The Public Health Agency of Canada will continue to meet its responsibilities in providing federal leadership in public health, building domestic and international partnerships to improve health outcomes and building capacity and expertise to meet new challenges that threaten the health of Canadians. Recognizing that the public health system is a jigsaw puzzle where all of the pieces need to fit together, the Agency’s focus for the next three years will be on developing and delivering integrated approaches that cross sectors and jurisdictions. This will help to promote health, to prevent and control infectious and chronic diseases and injuries, to prepare for and respond to public health emergencies, and to develop public health capacity in a manner consistent with a shared understanding of the determinants of health and of the common factors that maintain health or lead to disease and injury.

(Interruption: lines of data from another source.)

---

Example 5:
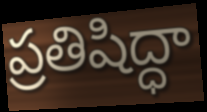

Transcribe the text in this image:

ప్రతిషిద్ధా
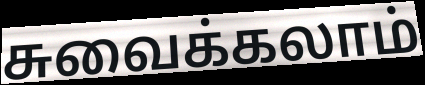
சுவைக்கலாம்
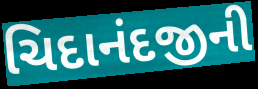
ચિદાનંદજીની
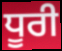
ਧੂਰੀ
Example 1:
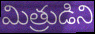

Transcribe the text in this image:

మిత్రుడిని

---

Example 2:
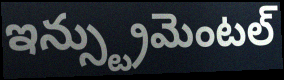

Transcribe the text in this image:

ఇన్స్ట్రుమెంటల్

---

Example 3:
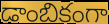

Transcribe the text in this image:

డాంబికంగా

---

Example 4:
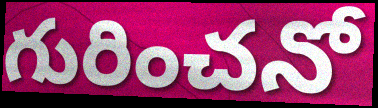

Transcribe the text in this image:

గురించనో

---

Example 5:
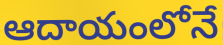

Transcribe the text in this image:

ఆదాయంలోనే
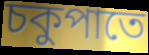
চকুপাতে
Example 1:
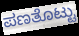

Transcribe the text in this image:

ಪಣತೊಟ್ಟು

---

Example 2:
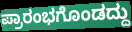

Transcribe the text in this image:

ಪ್ರಾರಂಭಗೊಂಡದ್ದು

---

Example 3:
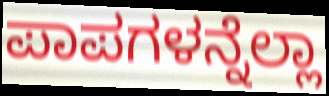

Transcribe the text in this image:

ಪಾಪಗಳನ್ನೆಲ್ಲಾ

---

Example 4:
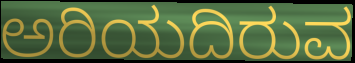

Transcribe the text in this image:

ಅರಿಯದಿರುವ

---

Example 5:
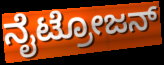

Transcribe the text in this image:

ನೈಟ್ರೋಜನ್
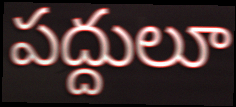
పద్దులూ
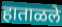
हाताळले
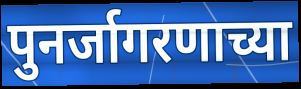
पुनर्जागरणाच्या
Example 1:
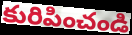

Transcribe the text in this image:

కురిపించండి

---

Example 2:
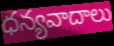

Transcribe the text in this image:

ధన్యవాదాలు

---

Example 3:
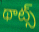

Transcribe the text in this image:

థాట్స్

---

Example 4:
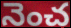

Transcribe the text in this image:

నెంచ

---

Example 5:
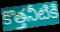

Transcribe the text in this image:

కొత్తనీటికి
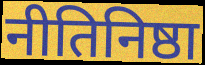
नीतिनिष्ठा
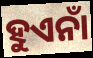
ହୁଏନାଁ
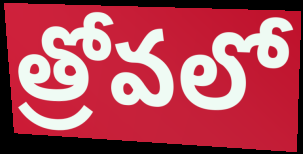
త్రోవలో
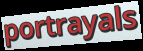
portrayals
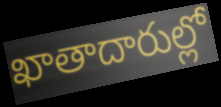
ఖాతాదారుల్లో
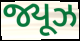
જ્યૂઝ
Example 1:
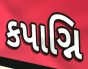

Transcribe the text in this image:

કપાગ્નિ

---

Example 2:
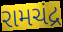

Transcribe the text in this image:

રામચંદ્ર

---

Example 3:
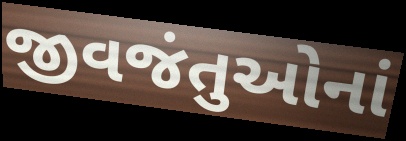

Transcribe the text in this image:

જીવજંતુઓનાં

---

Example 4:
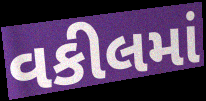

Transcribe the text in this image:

વકીલમાં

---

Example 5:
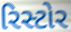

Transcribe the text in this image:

રિસ્ટોર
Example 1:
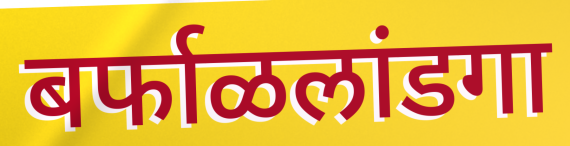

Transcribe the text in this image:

बर्फाळलांडगा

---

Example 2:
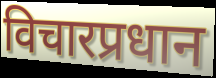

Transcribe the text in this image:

विचारप्रधान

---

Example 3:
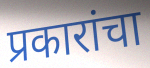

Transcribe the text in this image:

प्रकारांचा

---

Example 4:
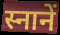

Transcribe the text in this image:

स्नानें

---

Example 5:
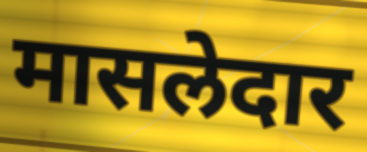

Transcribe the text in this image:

मासलेदार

In summary, these initiatives will further the ability of the Government of Canada to address Canadians’ concerns that their health system be adaptable, responsive to emerging threats, and able to meet their needs. The Public Health Agency of Canada will work toward meeting the demand for an integrated health system that places an emphasis on promotion and prevention over the full range of the determinants of health, while providing treatment and care. To this end, the Agency will work strategically with key partners – such as provinces, territories, international institutions and stakeholders within and beyond the health sector – whose cooperation is fundamental to the achievement of its mandate.